SearchSecurity asked Malwarebytes to expand on what those abused applications are.

"The investigation indicates the attackers leveraged a dormant email protection product within our Office 365 tenant that allows access to a limited subset of internal company emails," Kleczynski said in an email to SearchSecurity.

After an extensive investigation, Malwarebytes determined the "attacker only gained access to a limited subset of internal emails." According to the blog, no evidence of unauthorized access or compromise in any of their internal on-premises and production environments was found.

Initially, Malwarebytes was alerted to the intrusion on Dec. 15 by Microsoft's Security Response Center. According to the blog, the security vendor received information about suspicious activity from a third-party application in its Microsoft Office 365 tenant; the activity was consistent with the tactics, techniques and procedures (TTPs) used by the SolarWinds hackers.

"This investigation indicates the attackers exploited an Azure Active Directory weakness that allowed access to a limited subset of internal company emails.
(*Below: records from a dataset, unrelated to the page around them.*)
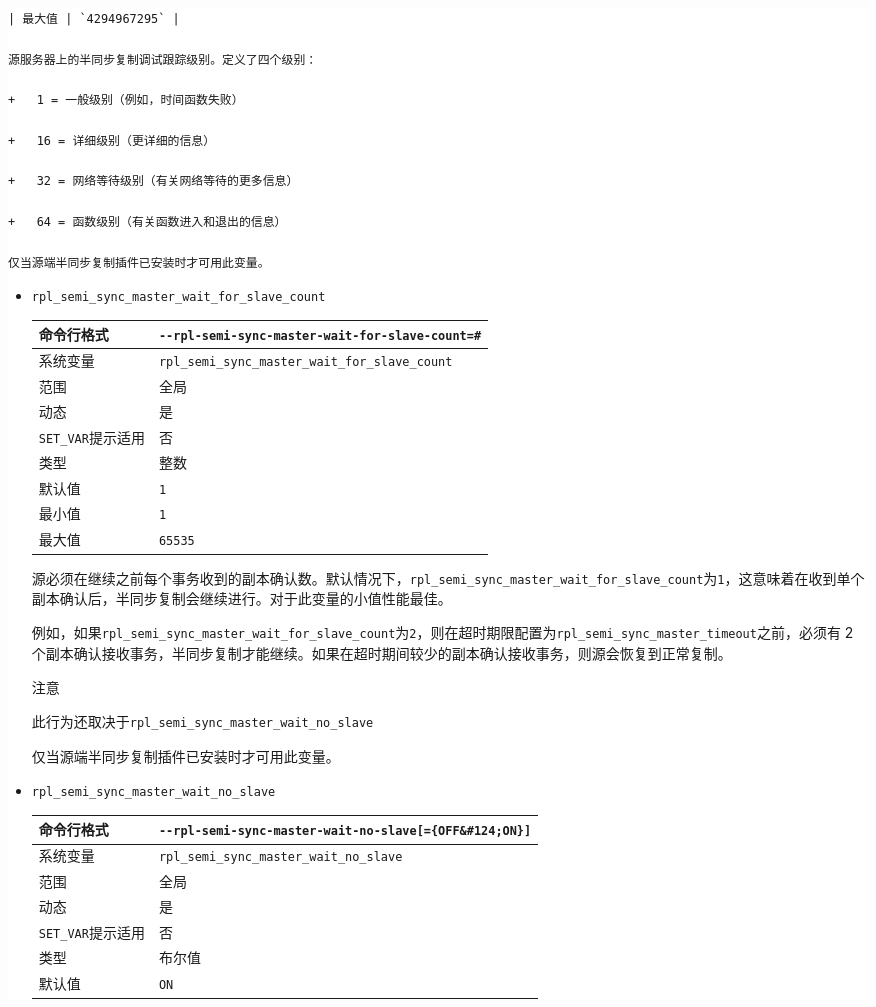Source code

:     | 最大值 | `4294967295` |

    源服务器上的半同步复制调试跟踪级别。定义了四个级别：

    +   1 = 一般级别（例如，时间函数失败）

    +   16 = 详细级别（更详细的信息）

    +   32 = 网络等待级别（有关网络等待的更多信息）

    +   64 = 函数级别（有关函数进入和退出的信息）

    仅当源端半同步复制插件已安装时才可用此变量。

+   `rpl_semi_sync_master_wait_for_slave_count`

    | 命令行格式 | `--rpl-semi-sync-master-wait-for-slave-count=#` |
    | --- | --- |
    | 系统变量 | `rpl_semi_sync_master_wait_for_slave_count` |
    | 范围 | 全局 |
    | 动态 | 是 |
    | `SET_VAR`提示适用 | 否 |
    | 类型 | 整数 |
    | 默认值 | `1` |
    | 最小值 | `1` |
    | 最大值 | `65535` |

    源必须在继续之前每个事务收到的副本确认数。默认情况下，`rpl_semi_sync_master_wait_for_slave_count`为`1`，这意味着在收到单个副本确认后，半同步复制会继续进行。对于此变量的小值性能最佳。

    例如，如果`rpl_semi_sync_master_wait_for_slave_count`为`2`，则在超时期限配置为`rpl_semi_sync_master_timeout`之前，必须有 2 个副本确认接收事务，半同步复制才能继续。如果在超时期间较少的副本确认接收事务，则源会恢复到正常复制。

    注意

    此行为还取决于`rpl_semi_sync_master_wait_no_slave`

    仅当源端半同步复制插件已安装时才可用此变量。

+   `rpl_semi_sync_master_wait_no_slave`

    | 命令行格式 | `--rpl-semi-sync-master-wait-no-slave[={OFF&#124;ON}]` |
    | --- | --- |
    | 系统变量 | `rpl_semi_sync_master_wait_no_slave` |
    | 范围 | 全局 |
    | 动态 | 是 |
    | `SET_VAR`提示适用 | 否 |
    | 类型 | 布尔值 |
    | 默认值 | `ON` |
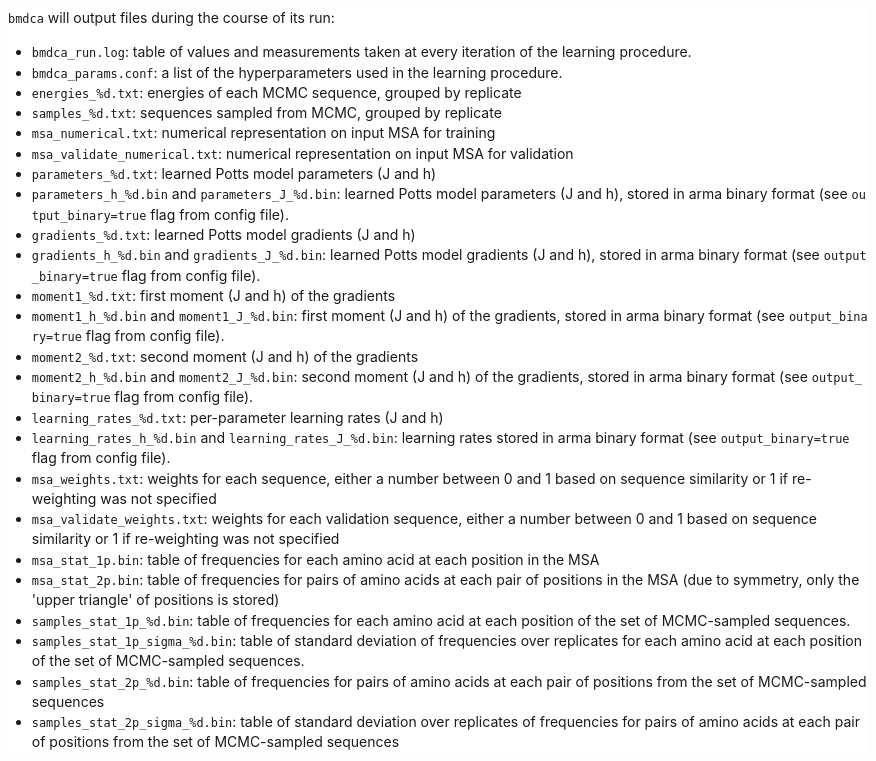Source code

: `bmdca` will output files during the course of its run:
 - `bmdca_run.log`: table of values and measurements taken at every iteration
   of the learning procedure.
 - `bmdca_params.conf`: a list of the hyperparameters used in the learning
   procedure.
 - `energies_%d.txt`: energies of each MCMC sequence, grouped by replicate
 - `samples_%d.txt`: sequences sampled from MCMC, grouped by replicate
 - `msa_numerical.txt`: numerical representation on input MSA for training
 - `msa_validate_numerical.txt`: numerical representation on input MSA for
   validation
 - `parameters_%d.txt`: learned Potts model parameters (J and h)
 - `parameters_h_%d.bin` and `parameters_J_%d.bin`: learned Potts model
   parameters (J and h), stored in arma binary format (see `output_binary=true`
   flag from config file).
 - `gradients_%d.txt`: learned Potts model gradients (J and h)
 - `gradients_h_%d.bin` and `gradients_J_%d.bin`: learned Potts model gradients
   (J and h), stored in arma binary format (see `output_binary=true` flag from
   config file).
 - `moment1_%d.txt`: first moment (J and h) of the gradients
 - `moment1_h_%d.bin` and `moment1_J_%d.bin`: first moment (J and h) of the
   gradients, stored in arma binary format (see `output_binary=true` flag from
   config file).
 - `moment2_%d.txt`: second moment (J and h) of the gradients
 - `moment2_h_%d.bin` and `moment2_J_%d.bin`: second moment (J and h) of the
   gradients, stored in arma binary format (see `output_binary=true` flag from
   config file).
 - `learning_rates_%d.txt`: per-parameter learning rates (J and h)
 - `learning_rates_h_%d.bin` and `learning_rates_J_%d.bin`: learning rates
   stored in arma binary format (see `output_binary=true` flag from config
   file).
 - `msa_weights.txt`: weights for each sequence, either a number between 0 and
   1 based on sequence similarity or 1 if re-weighting was not specified
 - `msa_validate_weights.txt`: weights for each validation sequence, either a
   number between 0 and 1 based on sequence similarity or 1 if re-weighting was
   not specified
 - `msa_stat_1p.bin`: table of frequencies for each amino acid at each position
   in the MSA
 - `msa_stat_2p.bin`: table of frequencies for pairs of amino acids at each pair
   of positions in the MSA (due to symmetry, only the 'upper triangle' of
   positions is stored)
 - `samples_stat_1p_%d.bin`: table of frequencies for each amino acid at each
   position of the set of MCMC-sampled sequences.
 - `samples_stat_1p_sigma_%d.bin`: table of standard deviation of frequencies over
   replicates for each amino acid at each position of the set of MCMC-sampled
   sequences.
 - `samples_stat_2p_%d.bin`: table of frequencies for pairs of amino acids at each
   pair of positions from the set of MCMC-sampled sequences
 - `samples_stat_2p_sigma_%d.bin`: table of standard deviation over replicates of
   frequencies for pairs of amino acids at each pair of positions from the set
   of MCMC-sampled sequences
We do not use Azure cloud services in our production environments," Kleczynski wrote.

Microsoft had previously confirmed that it was compromised in connection with the SolarWinds attack on Dec. 31, stating the discovery of one account that had been used to "view source code in a number of source code repositories." According to the blog post, the investigation "found no evidence of access to production services or customer data."

Subsequently, warnings of additional vectors, aside from the SolarWinds Orion platform used in the supply chain attack, were published. In an alert on Jan. 8, the Cybersecurity Infrastructure and Security Agency (CISA) said it detected post-compromise threat activity in Microsoft Cloud environments.

"The Cybersecurity and Infrastructure Security Agency (CISA) has evidence of initial access vectors in addition to the compromised SolarWinds Orion products," the alert said. "This alert addresses activity -- irrespective of the initial access vector leveraged -- that CISA attributes to an APT actor. Specifically, CISA has seen an APT actor using compromised applications in victim's Microsoft 365 (M365)/Azure environment."

One example of a Microsoft 365 breach occurred inside the Department of Justice (DOJ). On Jan. 6, DOJ spokesman Marc Raimondi issued a statement revealing that threat actors behind the SolarWinds attacks accessed the DOJ's Office 365 email environment.

While additional government agencies, along with tech giants and security vendors, have also been impacted by these nation-state attackers, they were all SolarWinds customers. The Malwarebytes breach represents the growing scope of the cyberespionage campaign.